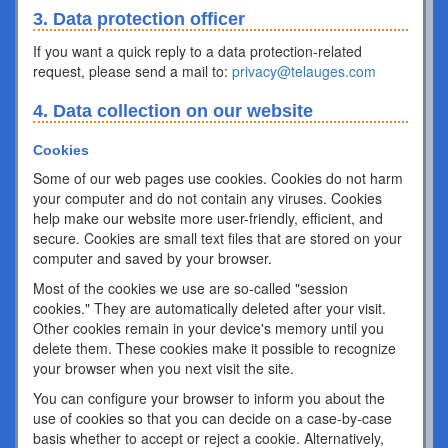
3. Data protection officer
If you want a quick reply to a data protection-related
request, please send a mail to:
privacy@telauges.com
4. Data collection on our website
Cookies
Some of our web pages use cookies. Cookies do not harm
your computer and do not contain any viruses. Cookies
help make our website more user-friendly, efficient, and
secure. Cookies are small text files that are stored on your
computer and saved by your browser.
Most of the cookies we use are so-called "session
cookies." They are automatically deleted after your visit.
Other cookies remain in your device's memory until you
delete them. These cookies make it possible to recognize
your browser when you next visit the site.
You can configure your browser to inform you about the
use of cookies so that you can decide on a case-by-case
basis whether to accept or reject a cookie. Alternatively,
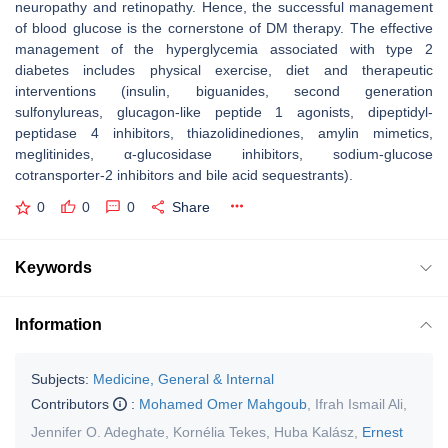
neuropathy and retinopathy. Hence, the successful management
of blood glucose is the cornerstone of DM therapy. The effective
management of the hyperglycemia associated with type 2
diabetes includes physical exercise, diet and therapeutic
interventions (insulin, biguanides, second generation
sulfonylureas, glucagon-like peptide 1 agonists, dipeptidyl-
peptidase 4 inhibitors, thiazolidinediones, amylin mimetics,
meglitinides, α-glucosidase inhibitors, sodium-glucose
cotransporter-2 inhibitors and bile acid sequestrants).
0
0
0
Share
Keywords
Information
Subjects:
Medicine, General & Internal
Contributors
:
Mohamed Omer Mahgoub
,
Ifrah Ismail Ali
,
Jennifer O. Adeghate
,
Kornélia Tekes
,
Huba Kalász
,
Ernest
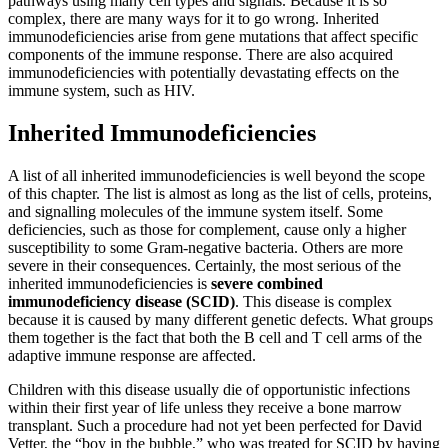
pathways using many cell types and signals. Because it is so
Increase text margins
Decrease text margins
complex, there are many ways for it to go wrong. Inherited
immunodeficiencies arise from gene mutations that affect specific
components of the immune response. There are also acquired
Reset to Defaults
immunodeficiencies with potentially devastating effects on the
immune system, such as HIV.
Inherited Immunodeficiencies
A list of all inherited immunodeficiencies is well beyond the scope
of this chapter. The list is almost as long as the list of cells, proteins,
and signalling molecules of the immune system itself. Some
deficiencies, such as those for complement, cause only a higher
susceptibility to some Gram-negative bacteria. Others are more
severe in their consequences. Certainly, the most serious of the
inherited immunodeficiencies is
severe combined
immunodeficiency disease (SCID)
. This disease is complex
because it is caused by many different genetic defects. What groups
them together is the fact that both the B cell and T cell arms of the
adaptive immune response are affected.
Children with this disease usually die of opportunistic infections
within their first year of life unless they receive a bone marrow
transplant. Such a procedure had not yet been perfected for David
Vetter, the “boy in the bubble,” who was treated for SCID by having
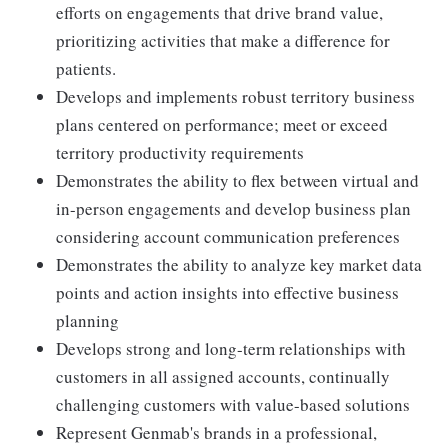
efforts on engagements that drive brand value,
prioritizing activities that make a difference for
patients.
Develops and implements robust territory business
plans centered on performance; meet or exceed
territory productivity requirements
Demonstrates the ability to flex between virtual and
in-person engagements and develop business plan
considering account communication preferences
Demonstrates the ability to analyze key market data
points and action insights into effective business
planning
Develops strong and long-term relationships with
customers in all assigned accounts, continually
challenging customers with value-based solutions
Represent Genmab's brands in a professional,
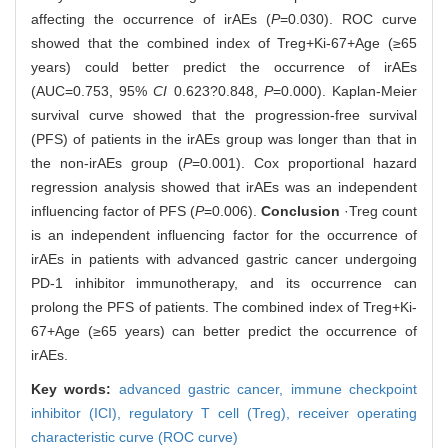
affecting the occurrence of irAEs (
P
=0.030). ROC curve
showed that the combined index of Treg+Ki-67+Age (≥65
years) could better predict the occurrence of irAEs
(AUC=0.753, 95%
CI
0.623?0.848,
P
=0.000). Kaplan-Meier
survival curve showed that the progression-free survival
(PFS) of patients in the irAEs group was longer than that in
the non-irAEs group (
P
=0.001). Cox proportional hazard
regression analysis showed that irAEs was an independent
influencing factor of PFS (
P
=0.006).
Conclusion
·Treg count
is an independent influencing factor for the occurrence of
irAEs in patients with advanced gastric cancer undergoing
PD-1 inhibitor immunotherapy, and its occurrence can
prolong the PFS of patients. The combined index of Treg+Ki-
67+Age (≥65 years) can better predict the occurrence of
irAEs.
Key words:
advanced gastric cancer,
immune checkpoint
inhibitor (ICI),
regulatory T cell (Treg),
receiver operating
characteristic curve (ROC curve)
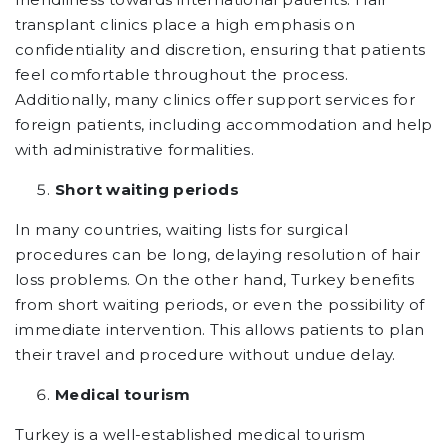
transplant clinics place a high emphasis on
confidentiality and discretion, ensuring that patients
feel comfortable throughout the process.
Additionally, many clinics offer support services for
foreign patients, including accommodation and help
with administrative formalities.
Short waiting periods
In many countries, waiting lists for surgical
procedures can be long, delaying resolution of hair
loss problems. On the other hand, Turkey benefits
from short waiting periods, or even the possibility of
immediate intervention. This allows patients to plan
their travel and procedure without undue delay.
Medical tourism
Turkey is a well-established medical tourism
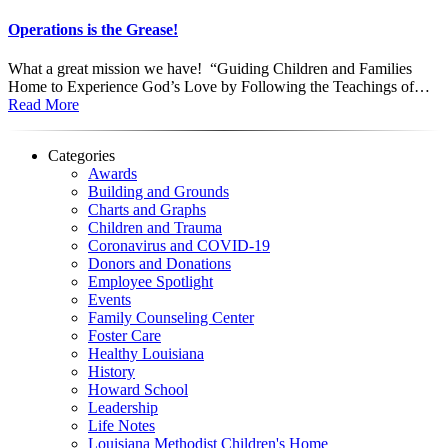
Operations is the Grease!
What a great mission we have! “Guiding Children and Families
Home to Experience God’s Love by Following the Teachings of…
Read More
Categories
Awards
Building and Grounds
Charts and Graphs
Children and Trauma
Coronavirus and COVID-19
Donors and Donations
Employee Spotlight
Events
Family Counseling Center
Foster Care
Healthy Louisiana
History
Howard School
Leadership
Life Notes
Louisiana Methodist Children's Home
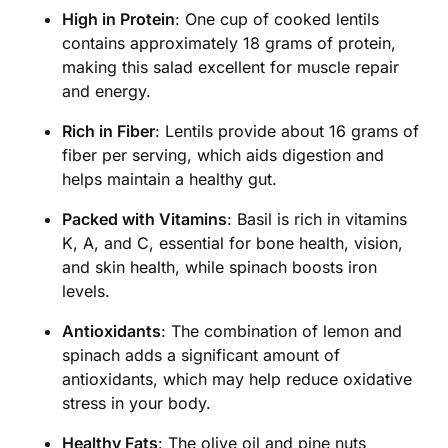
High in Protein
: One cup of cooked lentils
contains approximately 18 grams of protein,
making this salad excellent for muscle repair
and energy.
Rich in Fiber
: Lentils provide about 16 grams of
fiber per serving, which aids digestion and
helps maintain a healthy gut.
Packed with Vitamins
: Basil is rich in vitamins
K, A, and C, essential for bone health, vision,
and skin health, while spinach boosts iron
levels.
Antioxidants
: The combination of lemon and
spinach adds a significant amount of
antioxidants, which may help reduce oxidative
stress in your body.
Healthy Fats
: The olive oil and pine nuts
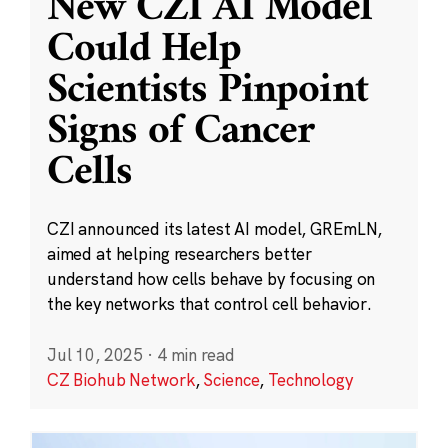
New CZI AI Model
Could Help
Scientists Pinpoint
Signs of Cancer
Cells
CZI announced its latest AI model, GREmLN,
aimed at helping researchers better
understand how cells behave by focusing on
the key networks that control cell behavior.
Jul 10, 2025
·
4 min read
CZ Biohub Network
,
Science
,
Technology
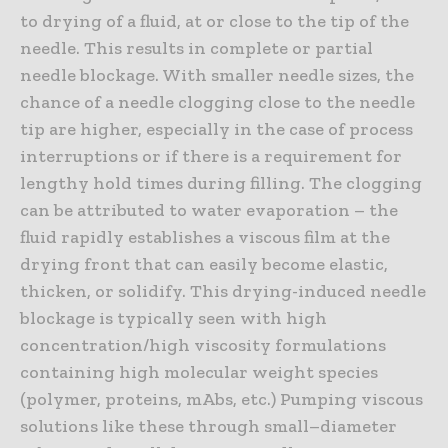
to drying of a fluid, at or close to the tip of the
needle. This results in complete or partial
needle blockage. With smaller needle sizes, the
chance of a needle clogging close to the needle
tip are higher, especially in the case of process
interruptions or if there is a requirement for
lengthy hold times during filling. The clogging
can be attributed to water evaporation – the
fluid rapidly establishes a viscous film at the
drying front that can easily become elastic,
thicken, or solidify. This drying-induced needle
blockage is typically seen with high
concentration/high viscosity formulations
containing high molecular weight species
(polymer, proteins, mAbs, etc.) Pumping viscous
solutions like these through small–diameter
☆ ☆ ☆ ☆ ☆
Exercise instructions: What lines above contain the string "about"? Copy all of them.

Response to this exercise:
You can configure your browser to inform you about the
: Lentils provide about 16 grams of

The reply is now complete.